Kelly Sue DeConnick (who will be soon resurrecting Ghost at Dark Horse comics-something I am very highly anticipating), continues Carol Danvers/Captain Marvel's solo adventures in Captain Marvel #2 by putting her up against a situation that she (for the most part) won't necessarily be able to blast or punch her way out of. Finally, Carol has a writer on her side that just might elevate her beyond Green Lantern clone status (c'mon you gotta see the similarities here-Air Force fighter pilot-gifted with superpowers from an alien world-it's pretty obvious). This Danvers is no Hal Jordan clone though, even if the similarities remain. She is much more in control of her demons and her past. She's also much more mature than the current New 52's Jordan (at least as he's portrayed in the pages of Justice League).
You can also forget the whole Spice Girls recent London Games Closing Ceremony reunion. DeConnick introduces her readers to some real "girl power," when she debuts the Women's Air Service Pilots Banshee Squad. While they might be a bit of a contrived group of all women soldiers (who unfortunately engage in some stereotypical pig tail, cleavage and midriff baring cliches), they look like they will make a solid compliment to Davers/Marvel that hopefully won't get left in the past...literally and figuratively.
Series artist Dexter Soy's art is quite good, but I'm still not convinced that it fits the theme and tone of the book. It's a little darker in tone than the book feels, and his ability to draw distinguishing female characters isn't that strong. He nails Carol's new outfit perfectly, but other than that, with the exception of hair styles, they all appear to be the same age, build, and height. Maybe I'm being too harsh here. At first I envisioned this book having the artistic style of an Amanda Conners type book (like the late great Supergirl), and maybe Soy's choice on the book is meant to fly in the face of that, admittedly obvious, notion. Ed McGuinness' "Rosie the Riveter" pose cover is much more the style that I'd like to see from the interior art of Captain Marvel though.
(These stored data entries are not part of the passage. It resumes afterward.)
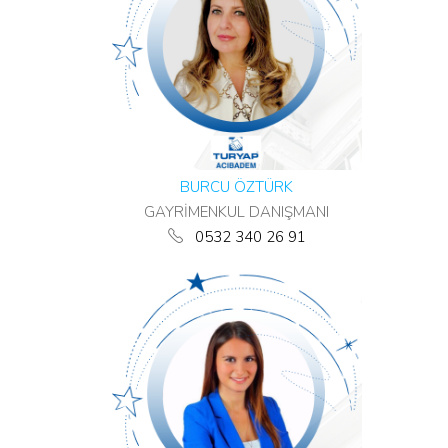
BURCU ÖZTÜRK
GAYRİMENKUL DANIŞMANI
0532 340 26 91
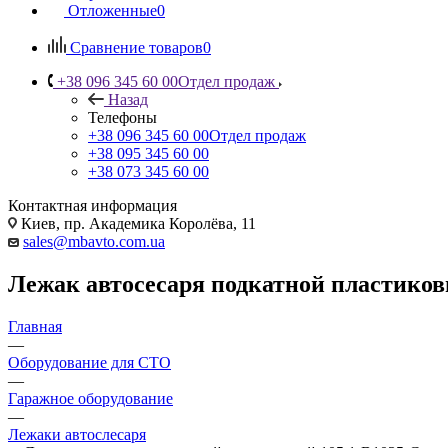
Отложенные
0
Сравнение товаров
0
+38 096 345 60 00
Отдел продаж
Назад
Телефоны
+38 096 345 60 00
Отдел продаж
+38 095 345 60 00
+38 073 345 60 00
Контактная информация
Киев, пр. Академика Королёва, 11
sales@mbavto.com.ua
Лежак автосесаря подкатной пластиков
Главная
—
Оборудование для СТО
—
Гаражное оборудование
—
Лежаки автослесаря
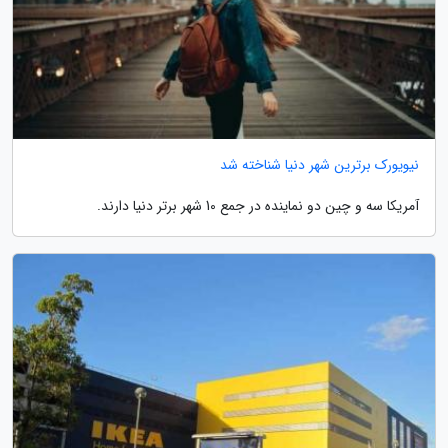
نیویورک برترین شهر دنیا شناخته شد
آمریکا سه و چین دو نماینده در جمع 10 شهر برتر دنیا دارند.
Overall, it's awesome to see Marvel Comics finally and seriously try to produce an ongoing comic book about a female Marvel U superhero that doesn't rely on selling her appeal through a barely there outfit or a focus on her breast size. While Azzarello's Wonder Woman is currently reigning as the best developed, written, and drawn mainstream female superhero book (and character) right now, Captain Marvel, Carol Danvers, and DeConnick definitely have the potential to rise to those heights eventually.